U.S. Doctor Didn't Treat Ebola Patients Yet Still Caught The Virus
Christian aid group has identified the third American to catch the disease as Dr. Rick Sacra.
The 51-year-old family physician from Massachusetts has been working on and off in Liberia with his wife, Debbie, since 1995. He joined SIM in the late '80s and between 2008 and 2010 was the acting medical director at the group's ELWA Hospital in Monrovia. He had previously served as the group's Liberia director for several years.
Sacra volunteered to help with the current Ebola outbreak back in August, shortly after Nancy Writebol and Dr. Kent Brantly — the first two Americans to catch Ebola — fell sick. Writebol, a health care worker, was also with SIM and Brantly was with Samaritan's Purse.
"Rick called and said 'I'm ready to go,' " SIM's president Bruce Johnson told reporters at a press conference today. "They [Sacra and another doctor who was not identified] knew the risks going in."
Sacra was at the obstetrics ward seeing pregnant mothers — some of whom were turned away from other crowded facilities in Liberia. He did not treat Ebola patients.
Exactly how Sacra caught the virus remains unknown. The obstetrics ward is located at the main hospital, which is separate from the Ebola isolation unit. Johnson said Sacra was following all the precautions advised by CDC and Doctors Without Borders, including wearing protective gear.

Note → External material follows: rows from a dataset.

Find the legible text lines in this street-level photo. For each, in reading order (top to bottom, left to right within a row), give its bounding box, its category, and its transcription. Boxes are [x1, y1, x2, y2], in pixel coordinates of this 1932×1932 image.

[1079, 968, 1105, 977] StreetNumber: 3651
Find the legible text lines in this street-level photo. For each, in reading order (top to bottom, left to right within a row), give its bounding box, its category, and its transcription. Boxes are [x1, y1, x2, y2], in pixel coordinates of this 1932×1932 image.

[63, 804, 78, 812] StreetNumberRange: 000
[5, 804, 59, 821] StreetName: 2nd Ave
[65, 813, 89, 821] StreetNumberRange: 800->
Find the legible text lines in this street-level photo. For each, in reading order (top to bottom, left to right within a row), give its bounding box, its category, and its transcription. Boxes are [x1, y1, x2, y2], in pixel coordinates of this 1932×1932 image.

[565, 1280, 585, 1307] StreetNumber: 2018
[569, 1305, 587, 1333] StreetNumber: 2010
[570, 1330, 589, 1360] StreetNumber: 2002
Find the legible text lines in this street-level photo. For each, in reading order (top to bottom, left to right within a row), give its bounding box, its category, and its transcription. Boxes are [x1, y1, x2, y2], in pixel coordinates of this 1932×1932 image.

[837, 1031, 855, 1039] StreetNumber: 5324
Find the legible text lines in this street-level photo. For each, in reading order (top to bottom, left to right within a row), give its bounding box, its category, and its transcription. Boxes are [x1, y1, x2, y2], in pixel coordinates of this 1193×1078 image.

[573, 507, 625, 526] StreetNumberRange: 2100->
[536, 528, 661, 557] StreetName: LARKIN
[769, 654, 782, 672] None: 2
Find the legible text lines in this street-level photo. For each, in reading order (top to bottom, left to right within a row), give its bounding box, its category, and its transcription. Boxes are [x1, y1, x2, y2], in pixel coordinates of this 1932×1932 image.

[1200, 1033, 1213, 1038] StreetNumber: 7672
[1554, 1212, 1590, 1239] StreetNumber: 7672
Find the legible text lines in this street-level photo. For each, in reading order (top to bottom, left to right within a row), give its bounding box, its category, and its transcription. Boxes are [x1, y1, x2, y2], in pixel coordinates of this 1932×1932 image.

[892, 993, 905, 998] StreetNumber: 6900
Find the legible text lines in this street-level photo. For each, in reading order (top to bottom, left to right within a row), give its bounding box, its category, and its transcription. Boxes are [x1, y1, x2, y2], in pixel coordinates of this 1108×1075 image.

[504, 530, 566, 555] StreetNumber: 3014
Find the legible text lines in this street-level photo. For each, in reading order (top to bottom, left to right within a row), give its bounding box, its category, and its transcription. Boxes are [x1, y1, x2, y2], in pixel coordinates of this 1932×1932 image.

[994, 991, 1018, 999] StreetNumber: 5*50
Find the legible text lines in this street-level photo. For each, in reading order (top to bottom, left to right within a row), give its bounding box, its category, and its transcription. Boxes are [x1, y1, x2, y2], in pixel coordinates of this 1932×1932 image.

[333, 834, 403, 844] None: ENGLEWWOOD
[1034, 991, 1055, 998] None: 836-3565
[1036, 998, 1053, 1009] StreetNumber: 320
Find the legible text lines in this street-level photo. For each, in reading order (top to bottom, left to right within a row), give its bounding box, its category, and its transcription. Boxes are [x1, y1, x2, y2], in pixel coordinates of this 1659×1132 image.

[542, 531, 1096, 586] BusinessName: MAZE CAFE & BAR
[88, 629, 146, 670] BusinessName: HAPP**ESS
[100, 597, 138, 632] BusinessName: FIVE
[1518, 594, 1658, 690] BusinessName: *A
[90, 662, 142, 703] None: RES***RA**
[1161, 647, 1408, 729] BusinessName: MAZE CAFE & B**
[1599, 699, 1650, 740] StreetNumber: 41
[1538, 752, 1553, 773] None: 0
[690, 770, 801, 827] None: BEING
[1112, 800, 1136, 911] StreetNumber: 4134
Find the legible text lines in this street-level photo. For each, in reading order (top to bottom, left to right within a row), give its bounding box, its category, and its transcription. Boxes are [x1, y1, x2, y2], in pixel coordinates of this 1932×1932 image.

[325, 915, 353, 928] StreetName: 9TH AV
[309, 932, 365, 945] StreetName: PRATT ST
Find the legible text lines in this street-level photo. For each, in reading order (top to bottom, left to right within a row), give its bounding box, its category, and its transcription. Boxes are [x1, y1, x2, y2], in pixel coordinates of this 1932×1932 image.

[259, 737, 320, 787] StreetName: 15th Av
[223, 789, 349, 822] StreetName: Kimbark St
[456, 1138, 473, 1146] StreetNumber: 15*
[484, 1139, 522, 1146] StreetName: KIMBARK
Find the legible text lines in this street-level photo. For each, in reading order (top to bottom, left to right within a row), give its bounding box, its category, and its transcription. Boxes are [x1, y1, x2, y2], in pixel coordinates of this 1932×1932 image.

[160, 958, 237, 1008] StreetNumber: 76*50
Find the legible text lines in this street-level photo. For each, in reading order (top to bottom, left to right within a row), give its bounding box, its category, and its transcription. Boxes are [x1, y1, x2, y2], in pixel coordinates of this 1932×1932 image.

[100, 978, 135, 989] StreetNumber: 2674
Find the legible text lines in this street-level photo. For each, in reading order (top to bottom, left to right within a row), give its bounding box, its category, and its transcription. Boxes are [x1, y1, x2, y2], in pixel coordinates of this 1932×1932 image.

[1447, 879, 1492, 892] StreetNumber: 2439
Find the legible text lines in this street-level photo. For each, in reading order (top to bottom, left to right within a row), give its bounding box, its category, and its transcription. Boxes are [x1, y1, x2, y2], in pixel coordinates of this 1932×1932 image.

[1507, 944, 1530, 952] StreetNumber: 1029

Johnson added that all patients coming in to the hospital are screened for fever, and when necessary, monitored for other Ebola symptoms. "There's a strong possibility Ebola symptoms were masked," he said.
The first signs of Ebola appeared Friday, when Sacra noticed his temperature rising. He isolated himself and continued monitoring his temperature throughout the weekend.
On Monday, an Ebola test run by the Centers for Disease Control and Prevention came back positive. Sacra has since been placed in an isolation ward at the ELWA hospital for treatment.
Johnson refrained from fleshing out the details of Sacra's treatment, but said that there hasn't been any contact with Emory Hospital in Atlanta, where the first two American Ebola patients were hospitalized last month. There are no more doses of the experimental drug ZMapp used to treat the two missionaries.
SIM is determined to continue providing care to patients with Ebola, and those with other ailments. The aid group has approximately 250 health workers in Liberia and plans to recruit more volunteers.
"This is not the time to sit back and watch the wildfire happen," Johnson said. "We need doctors, nurses and medical professionals to help."